# WORK TO BE COMPLETED
Two lines in the data below mark the range: the one with "bằng nước sạch sau mỗi lần sử" and the one with "訊、即時通訊及多人對話等等。 台灣地區自2018年3月份". Return both, along with every line between them, exactly.

Top of RECORDS SHOWN

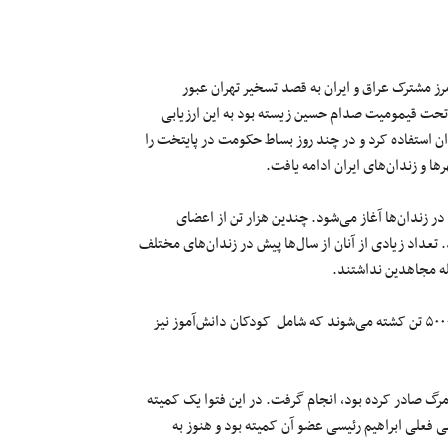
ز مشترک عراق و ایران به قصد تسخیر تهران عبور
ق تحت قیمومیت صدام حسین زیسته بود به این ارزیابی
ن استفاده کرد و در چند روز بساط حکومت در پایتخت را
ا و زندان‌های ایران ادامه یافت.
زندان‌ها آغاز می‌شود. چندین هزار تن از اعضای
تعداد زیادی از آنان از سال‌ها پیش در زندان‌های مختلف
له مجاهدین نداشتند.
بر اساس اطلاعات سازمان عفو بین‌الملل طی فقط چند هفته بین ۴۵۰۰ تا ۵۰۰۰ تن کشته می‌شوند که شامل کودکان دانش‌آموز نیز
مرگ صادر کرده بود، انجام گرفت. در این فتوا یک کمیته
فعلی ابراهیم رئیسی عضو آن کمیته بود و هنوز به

Bottom of RECORDS SHOWN
Top of RECORDS SHOWN

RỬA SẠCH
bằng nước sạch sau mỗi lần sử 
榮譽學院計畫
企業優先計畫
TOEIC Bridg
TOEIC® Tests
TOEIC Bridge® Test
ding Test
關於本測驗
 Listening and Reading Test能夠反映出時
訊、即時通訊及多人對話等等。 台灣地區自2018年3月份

Bottom of RECORDS SHOWN

# THE COMPLETED TASK
bằng nước sạch sau mỗi lần sử 
榮譽學院計畫
企業優先計畫
TOEIC Bridg
TOEIC® Tests
TOEIC Bridge® Test
ding Test
關於本測驗
 Listening and Reading Test能夠反映出時
訊、即時通訊及多人對話等等。 台灣地區自2018年3月份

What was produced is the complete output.